Start of RECORDS FOR THIS EXERCISE

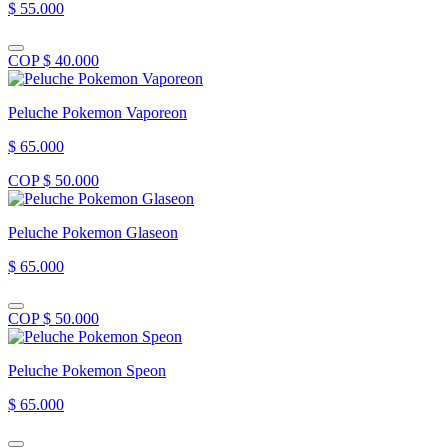
$ 55.000
COP $ 40.000
Peluche Pokemon Vaporeon
$ 65.000
COP $ 50.000
Peluche Pokemon Glaseon
$ 65.000
COP $ 50.000
Peluche Pokemon Speon
$ 65.000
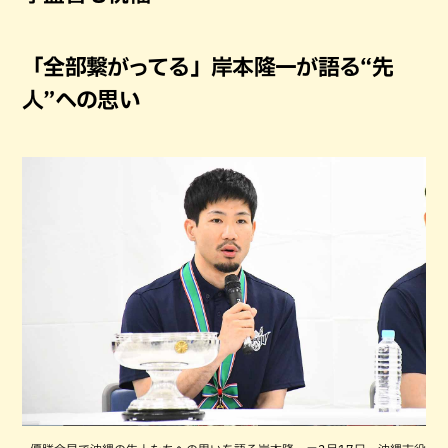
「全部繋がってる」岸本隆一が語る“先
人”への思い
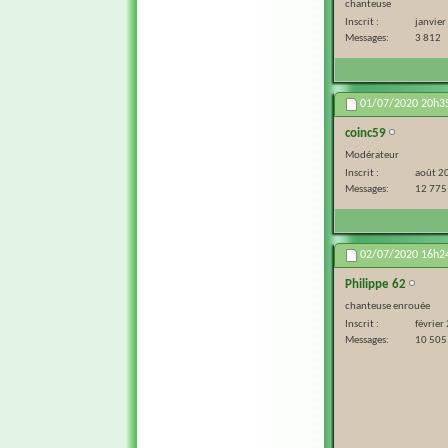
chanteuse
Inscrit
janvie
Messages
3 812
01/07/2020
20h3
coinc59
Modérateur
Inscrit
août 2
Messages
12 775
02/07/2020
16h2
Philippe 62
chanteuse enrouée
Inscrit
février
Messages
10 505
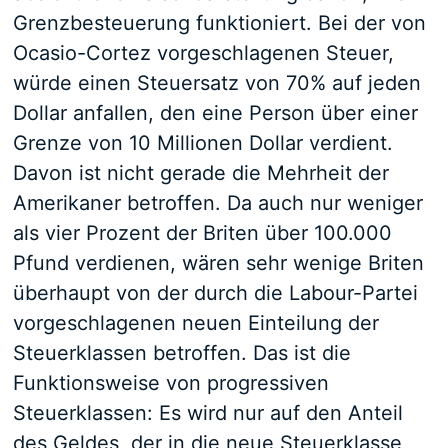
Grenzbesteuerung funktioniert. Bei der von
Ocasio-Cortez vorgeschlagenen Steuer,
würde einen Steuersatz von 70% auf jeden
Dollar anfallen, den eine Person über einer
Grenze von 10 Millionen Dollar verdient.
Davon ist nicht gerade die Mehrheit der
Amerikaner betroffen. Da auch nur weniger
als vier Prozent der Briten über 100.000
Pfund verdienen, wären sehr wenige Briten
überhaupt von der durch die Labour-Partei
vorgeschlagenen neuen Einteilung der
Steuerklassen betroffen. Das ist die
Funktionsweise von progressiven
Steuerklassen: Es wird nur auf den Anteil
des Geldes, der in die neue Steuerklasse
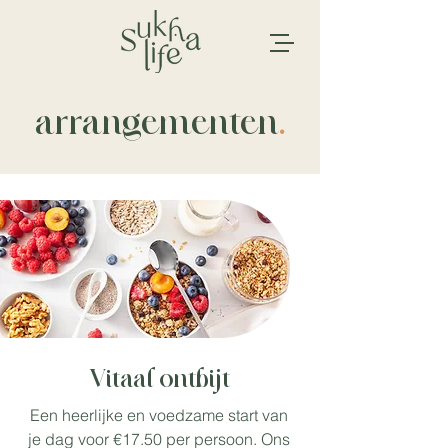
arrangementen
.
Vitaal ontbijt
Een heerlijke en voedzame start van
je dag voor €17.50 per persoon. Ons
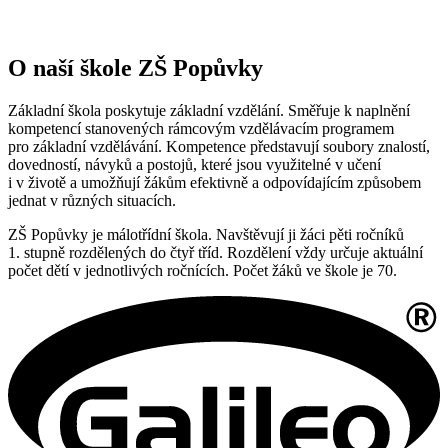
O naší škole ZŠ Popůvky
Základní škola poskytuje základní vzdělání. Směřuje k naplnění
kompetencí stanovených rámcovým vzdělávacím programem
pro základní vzdělávání. Kompetence představují soubory znalostí,
dovedností, návyků a postojů, které jsou využitelné v učení
i v životě a umožňují žákům efektivně a odpovídajícím způsobem
jednat v různých situacích.
ZŠ Popůvky je málotřídní škola. Navštěvují ji žáci pěti ročníků
1. stupně rozdělených do čtyř tříd. Rozdělení vždy určuje aktuální
počet dětí v jednotlivých ročnících. Počet žáků ve škole je 70.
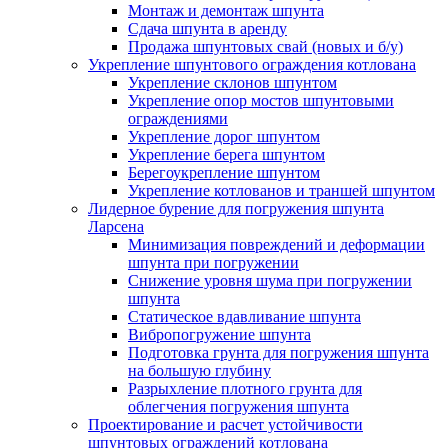
Монтаж и демонтаж шпунта
Сдача шпунта в аренду
Продажа шпунтовых свай (новых и б/у)
Укрепление шпунтового ограждения котлована
Укрепление склонов шпунтом
Укрепление опор мостов шпунтовыми
ограждениями
Укрепление дорог шпунтом
Укрепление берега шпунтом
Берегоукрепление шпунтом
Укрепление котлованов и траншей шпунтом
Лидерное бурение для погружения шпунта
Ларсена
Минимизация повреждений и деформации
шпунта при погружении
Снижение уровня шума при погружении
шпунта
Статическое вдавливание шпунта
Вибропогружение шпунта
Подготовка грунта для погружения шпунта
на большую глубину
Разрыхление плотного грунта для
облегчения погружения шпунта
Проектирование и расчет устойчивости
шпунтовых ограждений котлована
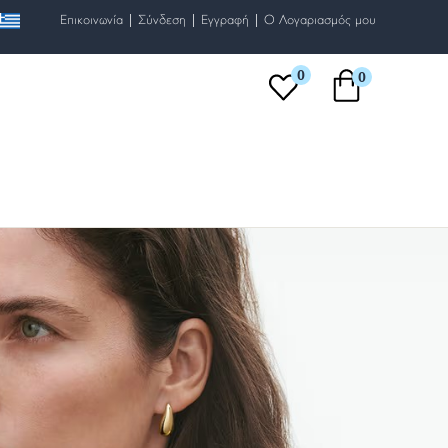
|
|
|
Επικοινωνία
Σύνδεση
Εγγραφή
O Λογαριασμός μου
0
0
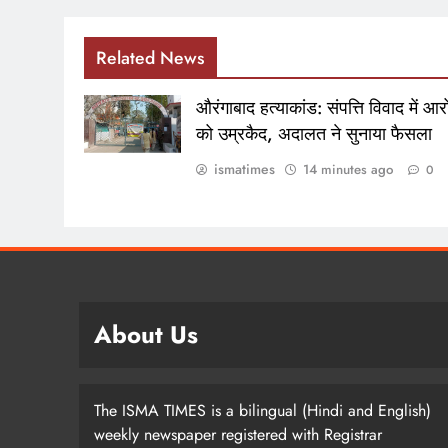
Related News
औरंगाबाद हत्याकांड: संपत्ति विवाद में आर
को उम्रकैद, अदालत ने सुनाया फैसला
ismatimes
14 minutes ago
0
About Us
The ISMA TIMES is a bilingual (Hindi and English)
weekly newspaper registered with Registrar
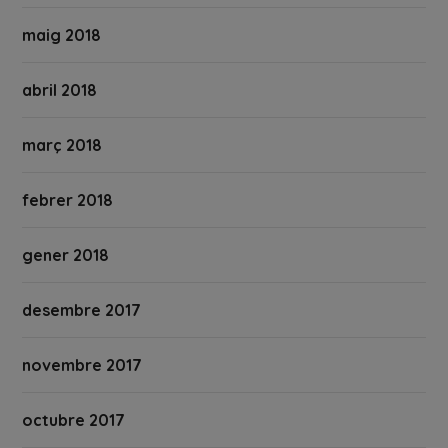
maig 2018
abril 2018
març 2018
febrer 2018
gener 2018
desembre 2017
novembre 2017
octubre 2017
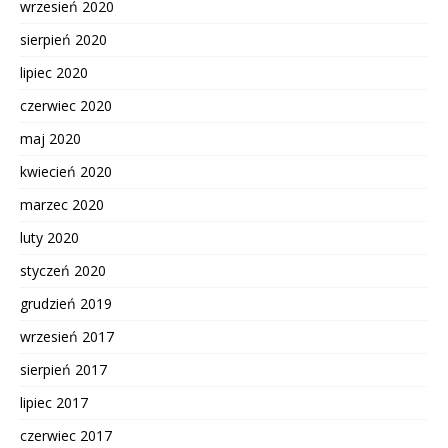
wrzesień 2020
sierpień 2020
lipiec 2020
czerwiec 2020
maj 2020
kwiecień 2020
marzec 2020
luty 2020
styczeń 2020
grudzień 2019
wrzesień 2017
sierpień 2017
lipiec 2017
czerwiec 2017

End of RECORDS FOR THIS EXERCISE

THE TASK: Return every line of the listing above that contains "котлована".

EXERCISE RESULT:
Укрепление шпунтового ограждения котлована
шпунтовых ограждений котлована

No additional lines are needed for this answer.